Ce délai d'un an est un record entre un accord préliminaire et l'approbation finale, selon les données publiques compilées par Reuters sur plus de 80 cas. Ce délai est à comparer aux 55 jours médians qu'il a fallu aux pays à revenu faible et intermédiaire entre les deux étapes, et dépasse même les longues attentes de pays comme le Tchad, la Zambie et le Sri Lanka.

"Le manque de volonté politique du gouvernement tunisien de s'attaquer à une longue liste de réformes nécessaires est le principal point d'achoppement", a déclaré à Reuters James Swanston, économiste principal chez Capital Economics à Londres.

La réduction du déficit budgétaire, la réforme des grandes entreprises publiques et la dévaluation de la monnaie pour empêcher la banque centrale d'utiliser ses réserves pour soutenir le dinar figurent parmi les principales tâches auxquelles le gouvernement doit s'atteler, a déclaré M. Swanston.

"Tant qu'il n'y aura pas de preuve réelle que la Tunisie s'attaquera à ces réformes, aucun accord ne sera conclu.

Un porte-parole du FMI n'a pas immédiatement répondu à une demande de commentaire sur l'état actuel du programme de la Tunisie.

AIR ADDITIONNEL

Les discussions sur l'accord de 48 mois avec le FMI sont dans l'impasse depuis que M. Saied a rejeté des conditions incluant la réduction des subventions et de la masse salariale du secteur public, déclarant que les "diktats" fixés par le bailleur de fonds international étaient inacceptables.

La Banque mondiale a récemment réduit ses prévisions de croissance économique pour la Tunisie de 2,3 % à 1,2 % pour 2023, citant des "perspectives très incertaines" sur le financement de la dette et des conditions difficiles suite à une sécheresse de trois ans qui a poussé le gouvernement à augmenter les prix de l'eau du robinet et a menacé la sécurité alimentaire.

Malgré les défis, l'économie malmenée pourrait continuer sans programme du FMI à court terme car "l'augmentation des réserves et la consolidation fiscale marginale ont donné à la Tunisie une certaine marge de manœuvre supplémentaire" grâce à la reprise du tourisme, a déclaré Patrick Curran, analyste chez Tellimer.

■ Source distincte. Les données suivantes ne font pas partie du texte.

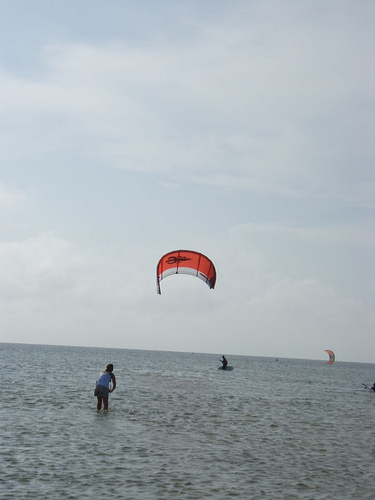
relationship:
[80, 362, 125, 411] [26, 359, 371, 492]
woman in lake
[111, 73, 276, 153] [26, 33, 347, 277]
clouds in sky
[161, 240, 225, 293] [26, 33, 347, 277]
kite in sky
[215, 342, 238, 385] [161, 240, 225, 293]
person flying kite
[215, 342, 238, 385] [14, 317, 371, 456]
person in ocean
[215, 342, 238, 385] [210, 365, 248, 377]
person on surfboard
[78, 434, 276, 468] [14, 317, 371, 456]
ripple in ocean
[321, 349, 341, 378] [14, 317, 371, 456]
sail in ocean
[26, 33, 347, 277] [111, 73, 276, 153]
sky has clouds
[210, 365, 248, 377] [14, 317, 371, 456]
surfboard in ocean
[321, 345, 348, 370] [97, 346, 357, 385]
parasail in water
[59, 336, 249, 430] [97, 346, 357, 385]
people standing in water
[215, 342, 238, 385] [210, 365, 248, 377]
person carrying surfboard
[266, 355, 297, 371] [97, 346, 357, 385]
person in water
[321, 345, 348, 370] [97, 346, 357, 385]
parasail near water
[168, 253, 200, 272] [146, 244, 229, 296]
design on parasail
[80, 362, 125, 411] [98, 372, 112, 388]
woman wearing top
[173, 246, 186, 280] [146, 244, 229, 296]
rod in parasail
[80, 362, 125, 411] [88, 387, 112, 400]
woman wearing shorts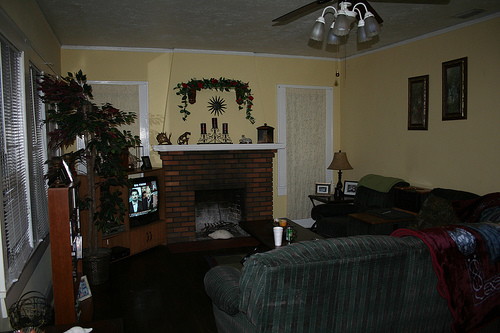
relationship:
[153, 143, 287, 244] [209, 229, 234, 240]
fire place has ashes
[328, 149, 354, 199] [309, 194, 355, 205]
lamp on table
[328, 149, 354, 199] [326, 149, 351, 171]
lamp has a shade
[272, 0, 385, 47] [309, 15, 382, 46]
ceiling fan has lights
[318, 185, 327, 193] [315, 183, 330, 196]
photo in a frame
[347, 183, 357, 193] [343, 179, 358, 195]
photo in a frame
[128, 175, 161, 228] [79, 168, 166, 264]
television in a entertainment center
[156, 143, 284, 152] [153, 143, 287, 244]
mantel on fire place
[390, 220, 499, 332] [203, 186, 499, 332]
blanket on couch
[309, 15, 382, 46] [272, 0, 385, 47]
lights on ceiling fan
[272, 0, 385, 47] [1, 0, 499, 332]
ceiling fan in room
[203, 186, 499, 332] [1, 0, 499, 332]
couch in middle of room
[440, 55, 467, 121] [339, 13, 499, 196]
picture on wall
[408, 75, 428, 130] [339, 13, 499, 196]
picture on wall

La Tunisie a également reçu 500 millions de dollars de nouveaux fonds de l'Arabie saoudite en juillet. La promesse de soutien de l'Union européenne, d'un montant d'un milliard de dollars, est toutefois subordonnée à l'obtention par la Tunisie d'un programme du FMI.

Le pays - berceau du printemps arabe - doit rembourser une obligation de 500 millions d'euros arrivant à échéance en octobre et un billet de 850 millions d'euros arrivant à échéance en février.

"La Tunisie peut couvrir la prochaine échéance grâce à ses réserves après une bonne saison touristique", a déclaré Charlie Robertson, responsable de la stratégie macroéconomique chez FIM Partners, basé à Londres.

Alors que ces obligations se négocient entre 87 et 97 cents le dollar, les obligations arrivant à échéance entre 2025 et 2027 se négocient entre 58,7 et 66,7 cents - bien en deçà du seuil à partir duquel la dette est généralement considérée comme en difficulté, et indiquant des inquiétudes quant à la moindre capacité de remboursement du pays à l'avenir.

La Tunisie peut néanmoins compter sur le soutien de certains autres pays sous pression grâce à son importance géopolitique et géographique, selon les analystes.

Le premier ministre italien, Giorgia Meloni, entretient des relations étroites avec la Tunisie. Un nombre record de migrants partis du pays ont débarqué sur l'île italienne de Lampedusa, à l'extrême sud du pays.

"Meloni est un fervent partisan de la Tunisie en raison de la question migratoire, ce qui lui donne plus d'espace pour retarder les choses".

a déclaré Kaan Nazli, gestionnaire de portefeuille chez le gestionnaire d'actifs Neuberger Berman.

M. Meloni s'est rendu en personne en Tunisie pour promouvoir les progrès du programme du FMI dans le pays.

L'agence de crédit Fitch suppose que le programme sera bientôt approuvé, alors que les investisseurs internationaux se demandent comment le pays peut éviter un défaut de paiement à moyen terme sans ce programme.

"En fin de compte, la Tunisie devra respecter le programme du FMI, faute de quoi elle rencontrera de graves difficultés en ce qui concerne sa situation financière", a déclaré M. Nazli.